Alarcon paused for a few seconds, lighted a cigarette–you can still do this in Cuba without shocking anybody–and took a sip from a cup of strong coffee that had just been brought.
He then spoke of this ‘transition’ commission created by the Bush Administration.
“Transition in the modern American language regarding Cuba is equal to the death of President Fidel Castro”, he plainly stated.
“What else can they mean then by ‘accelerating a transition’ in Cuba?” he asked. “Please help me! What is on their minds when they are talking about working towards ‘accelerating the transition’?”
“You have a fascist congressman, Lincoln Diaz-Balart, who went on TV in Miami and said explicitly: ‘I am for the assassination of Fidel Castro’. That is a way to accelerate the transition, isn’t it?”
“Mr Noriega and others have also clearly expressed that when that moment comes, the US should not wait and see. They should act immediately to make it impossible for Cuba to have a normal transition process. To keep ‘Castro’s cronies’ from retaining power”
“And I am one of them”, he joked, to softened the atmosphere. But he then retook the very serious subject.
“According to an expressed US policy, when Fidel Castro dies the US will invade Cuba”.
“It is as simple as that: the US will intervene militarily. According to the individual who is in charge of the Western hemisphere matters in the Bush administration. Not only him. Mr Otto Reich has said similar things and others have been more discreet but also have emphasized the importance of a transition and working toward that.
Speaking precisely about the so-called ‘transition commission’, he stressed: “I don’t know exactly what they are going to do but who cares? Who cares if they are ready to go that far! Suggesting the anticipation of the death of Fidel Castro stating that they will not simply wait to know what is the name of the person who would be the new president no, the say ‘we are going to act immediately, swiftly.
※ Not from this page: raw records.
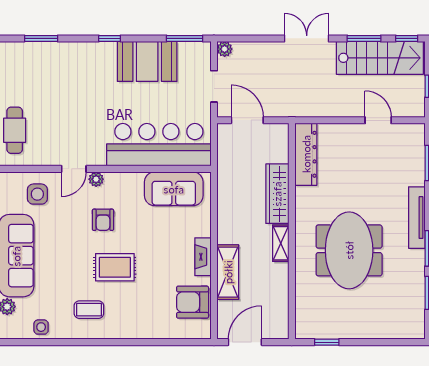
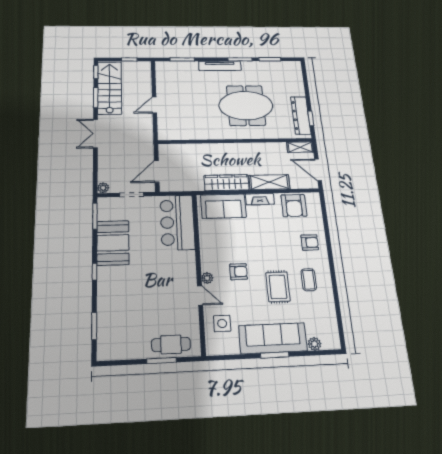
door: (378, 120) -> (154, 105), moved
bar counter: (159, 145) -> (177, 222), width x0.73
dresser: (306, 154) -> (301, 115), moved, turned -90
sofa: (174, 189) -> (223, 206), moved, turned 90
wardrobe: (277, 194) -> (226, 183), moved, turned 180
shelving: (281, 243) -> (300, 147), moved
rug: (115, 267) -> (278, 287), moved
armchair: (139, 317) -> (310, 242), added
side table: (41, 327) -> (327, 316), removed

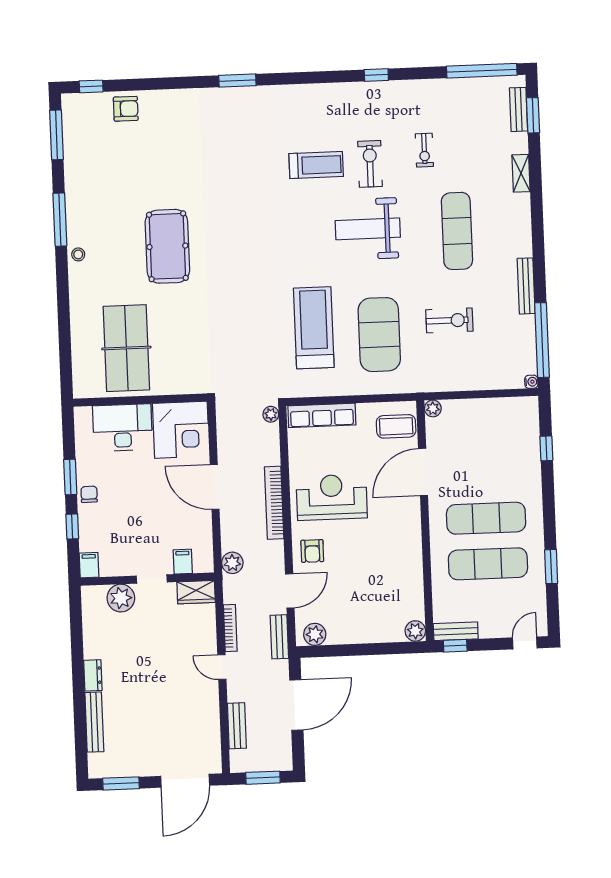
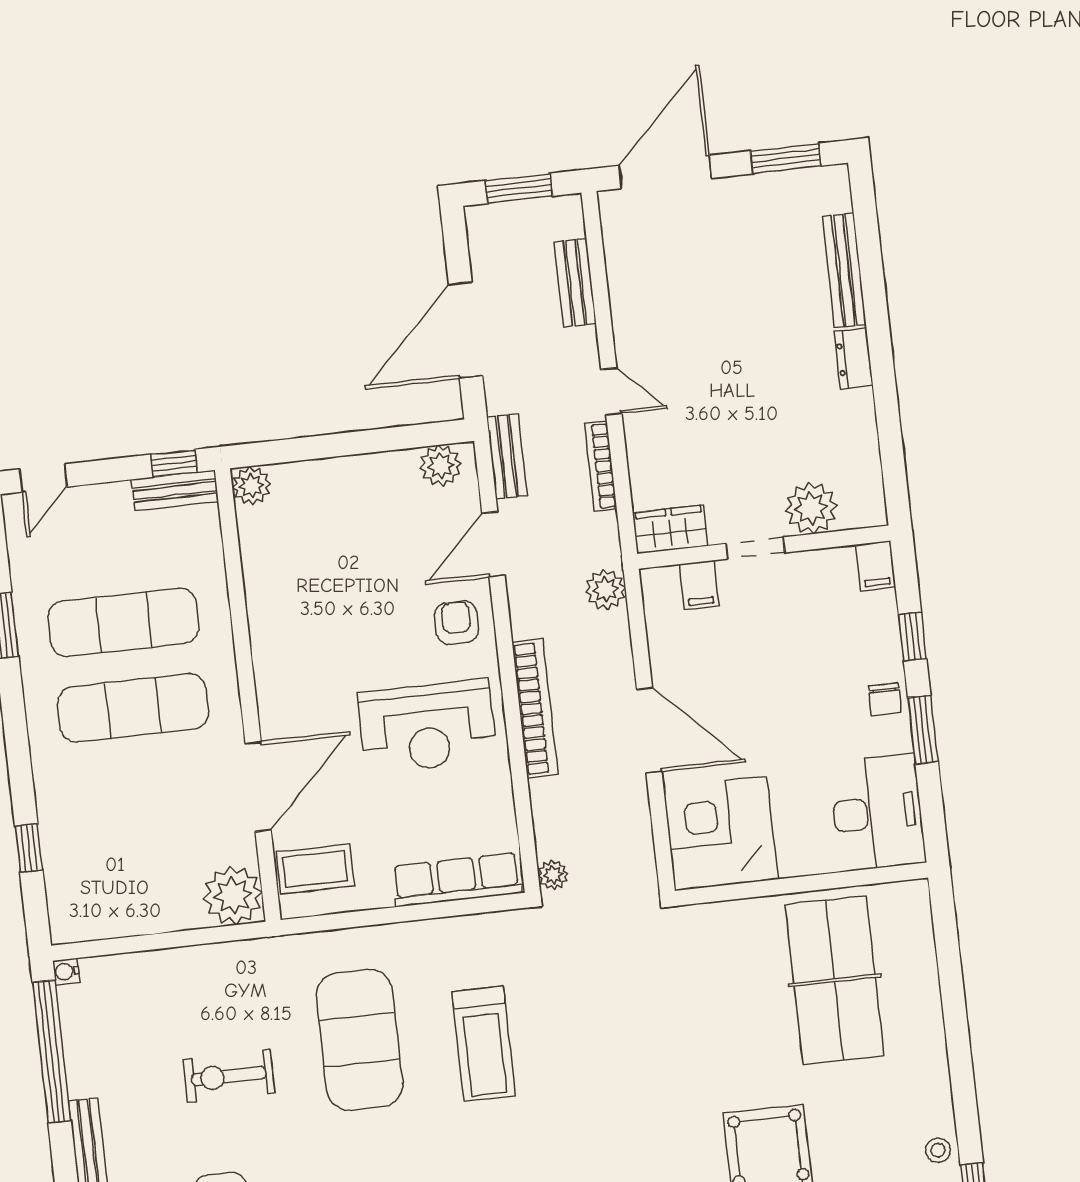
treadmill: (314, 328) -> (484, 1044), width x0.73, depth x0.73
plant: (433, 408) -> (233, 896), width x1.88, depth x1.88
desk: (123, 428) -> (877, 813), moved, turned -90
Otto Reich even spoke of a ‘very speedy and violent transition’. He said that in a public statement in Washington”.
“That’ why we have to be concerned and prepared”.
Do you think it’s rhetoric or do you think they would actually do that? Somebody asked.
“We are not Americans. We only live in a small island, 90 miles from a big continental power going from the Atlantic to the Pacific, a nuclear power, and so on. That’s perhaps what makes the big difference between our perpectives. You do not come from the small island but from the big country. If you are from the small island, you have to take all those signals seriously. Without, of course, ignoring the possibility of demagogy. But we cannot play games with that. We can be destroyed in a matter of minutes. We don’t have the paraphernalia that the US has. And we are living in a world where that may happen”.
“In the old days, somebody could ask the Security Council to do something. Not any more. You simply push a button and begin attacking somebody else. There cannot be any doubt whatsoever that there are people who are working to achieve that, working for many years: the extremists from the Cuban exiled community. The terrorists, the most violent people that have been for years demonizing President Kennedy because he didn’t send the American troops at the Bay of Pigs. Just yesterday, in the Nuevo Herald from Miami, an article by Mr Agustin Tamargo, compared Cuba with Iraq. His conclusion is that Cuba is by far worst than Iraq! That the US should have acted before Iraq, not after. He said that in very explicit terms”.
The meeting ended a little later. The US editors – is this the usual way they act? – applauded Mr Alarcon.
And Mr Wilk thanked him with all his courtesy. They even went out of the room together and stopped for a photo in front of Jose Marti’s bust in the lobby and then stopped again for another one on the sunny Plaza de Armas, with some members of the group and AP’s correspondent Anita Snow. Everybody was in a great mood. The threat of war was over. At least on this Plaza, with the pigeons walking around, suddenly looking like doves.
Mr Alarcon then sat down in his blue Lada. Just beside the driver. The Lada sped away. Forget the motorcade. We are in Havana after all.
JEAN-GUY ALLARD is a writer living in Havana.